-- What needs to be done --
Write out the lines below as a numbered list, leaving out any blank lines.

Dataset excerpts
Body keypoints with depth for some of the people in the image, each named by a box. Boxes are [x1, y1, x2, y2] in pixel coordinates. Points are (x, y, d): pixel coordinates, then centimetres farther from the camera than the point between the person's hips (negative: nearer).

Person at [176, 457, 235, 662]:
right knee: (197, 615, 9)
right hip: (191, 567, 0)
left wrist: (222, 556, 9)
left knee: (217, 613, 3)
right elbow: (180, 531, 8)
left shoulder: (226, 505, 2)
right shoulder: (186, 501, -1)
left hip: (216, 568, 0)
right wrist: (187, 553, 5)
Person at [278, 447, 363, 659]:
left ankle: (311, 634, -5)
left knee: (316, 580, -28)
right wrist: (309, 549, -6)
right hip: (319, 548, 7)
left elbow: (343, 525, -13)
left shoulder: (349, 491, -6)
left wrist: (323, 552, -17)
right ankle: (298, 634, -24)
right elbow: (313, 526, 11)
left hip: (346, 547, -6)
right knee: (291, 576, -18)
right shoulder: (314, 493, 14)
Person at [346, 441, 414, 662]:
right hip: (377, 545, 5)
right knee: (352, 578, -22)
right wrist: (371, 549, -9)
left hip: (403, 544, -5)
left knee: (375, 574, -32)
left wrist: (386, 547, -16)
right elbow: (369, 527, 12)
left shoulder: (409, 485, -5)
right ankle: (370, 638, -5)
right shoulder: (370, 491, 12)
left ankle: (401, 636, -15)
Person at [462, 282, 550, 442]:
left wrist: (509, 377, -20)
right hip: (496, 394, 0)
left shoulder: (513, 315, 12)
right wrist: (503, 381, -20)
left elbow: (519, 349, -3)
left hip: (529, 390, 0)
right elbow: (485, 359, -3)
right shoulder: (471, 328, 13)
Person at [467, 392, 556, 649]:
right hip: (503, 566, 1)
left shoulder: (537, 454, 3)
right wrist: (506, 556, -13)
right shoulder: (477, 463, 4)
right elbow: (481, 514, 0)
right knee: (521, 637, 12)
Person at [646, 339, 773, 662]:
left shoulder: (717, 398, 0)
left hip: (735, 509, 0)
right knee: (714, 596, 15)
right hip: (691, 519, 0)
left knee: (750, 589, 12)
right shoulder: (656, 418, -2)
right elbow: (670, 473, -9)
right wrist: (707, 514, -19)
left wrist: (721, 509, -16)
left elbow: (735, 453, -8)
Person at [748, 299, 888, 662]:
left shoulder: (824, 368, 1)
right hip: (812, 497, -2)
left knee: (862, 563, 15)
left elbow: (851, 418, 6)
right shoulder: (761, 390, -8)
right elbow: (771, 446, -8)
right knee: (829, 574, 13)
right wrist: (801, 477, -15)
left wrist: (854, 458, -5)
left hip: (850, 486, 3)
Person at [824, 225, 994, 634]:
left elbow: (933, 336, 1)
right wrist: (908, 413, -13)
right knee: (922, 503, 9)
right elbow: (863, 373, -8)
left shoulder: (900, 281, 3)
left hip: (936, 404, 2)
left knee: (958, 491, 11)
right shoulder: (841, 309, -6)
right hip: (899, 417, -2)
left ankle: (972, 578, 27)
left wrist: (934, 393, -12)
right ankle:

-- Result --
1. Body keypoints with depth for some of the people in the image, each named by a box. Boxes are [x1, y1, x2, y2] in pixel coordinates. Points are (x, y, d): pixel coordinates, then centimetres farther from the camera than the point between the person's hips (negative: nearer).
2. Person at [176, 457, 235, 662]:
3. right knee: (197, 615, 9)
4. right hip: (191, 567, 0)
5. left wrist: (222, 556, 9)
6. left knee: (217, 613, 3)
7. right elbow: (180, 531, 8)
8. left shoulder: (226, 505, 2)
9. right shoulder: (186, 501, -1)
10. left hip: (216, 568, 0)
11. right wrist: (187, 553, 5)
12. Person at [278, 447, 363, 659]:
13. left ankle: (311, 634, -5)
14. left knee: (316, 580, -28)
15. right wrist: (309, 549, -6)
16. right hip: (319, 548, 7)
17. left elbow: (343, 525, -13)
18. left shoulder: (349, 491, -6)
19. left wrist: (323, 552, -17)
20. right ankle: (298, 634, -24)
21. right elbow: (313, 526, 11)
22. left hip: (346, 547, -6)
23. right knee: (291, 576, -18)
24. right shoulder: (314, 493, 14)
25. Person at [346, 441, 414, 662]:
26. right hip: (377, 545, 5)
27. right knee: (352, 578, -22)
28. right wrist: (371, 549, -9)
29. left hip: (403, 544, -5)
30. left knee: (375, 574, -32)
31. left wrist: (386, 547, -16)
32. right elbow: (369, 527, 12)
33. left shoulder: (409, 485, -5)
34. right ankle: (370, 638, -5)
35. right shoulder: (370, 491, 12)
36. left ankle: (401, 636, -15)
37. Person at [462, 282, 550, 442]:
38. left wrist: (509, 377, -20)
39. right hip: (496, 394, 0)
40. left shoulder: (513, 315, 12)
41. right wrist: (503, 381, -20)
42. left elbow: (519, 349, -3)
43. left hip: (529, 390, 0)
44. right elbow: (485, 359, -3)
45. right shoulder: (471, 328, 13)
46. Person at [467, 392, 556, 649]:
47. right hip: (503, 566, 1)
48. left shoulder: (537, 454, 3)
49. right wrist: (506, 556, -13)
50. right shoulder: (477, 463, 4)
51. right elbow: (481, 514, 0)
52. right knee: (521, 637, 12)
53. Person at [646, 339, 773, 662]:
54. left shoulder: (717, 398, 0)
55. left hip: (735, 509, 0)
56. right knee: (714, 596, 15)
57. right hip: (691, 519, 0)
58. left knee: (750, 589, 12)
59. right shoulder: (656, 418, -2)
60. right elbow: (670, 473, -9)
61. right wrist: (707, 514, -19)
62. left wrist: (721, 509, -16)
63. left elbow: (735, 453, -8)
64. Person at [748, 299, 888, 662]:
65. left shoulder: (824, 368, 1)
66. right hip: (812, 497, -2)
67. left knee: (862, 563, 15)
68. left elbow: (851, 418, 6)
69. right shoulder: (761, 390, -8)
70. right elbow: (771, 446, -8)
71. right knee: (829, 574, 13)
72. right wrist: (801, 477, -15)
73. left wrist: (854, 458, -5)
74. left hip: (850, 486, 3)
75. Person at [824, 225, 994, 634]:
76. left elbow: (933, 336, 1)
77. right wrist: (908, 413, -13)
78. right knee: (922, 503, 9)
79. right elbow: (863, 373, -8)
80. left shoulder: (900, 281, 3)
81. left hip: (936, 404, 2)
82. left knee: (958, 491, 11)
83. right shoulder: (841, 309, -6)
84. right hip: (899, 417, -2)
85. left ankle: (972, 578, 27)
86. left wrist: (934, 393, -12)
87. right ankle:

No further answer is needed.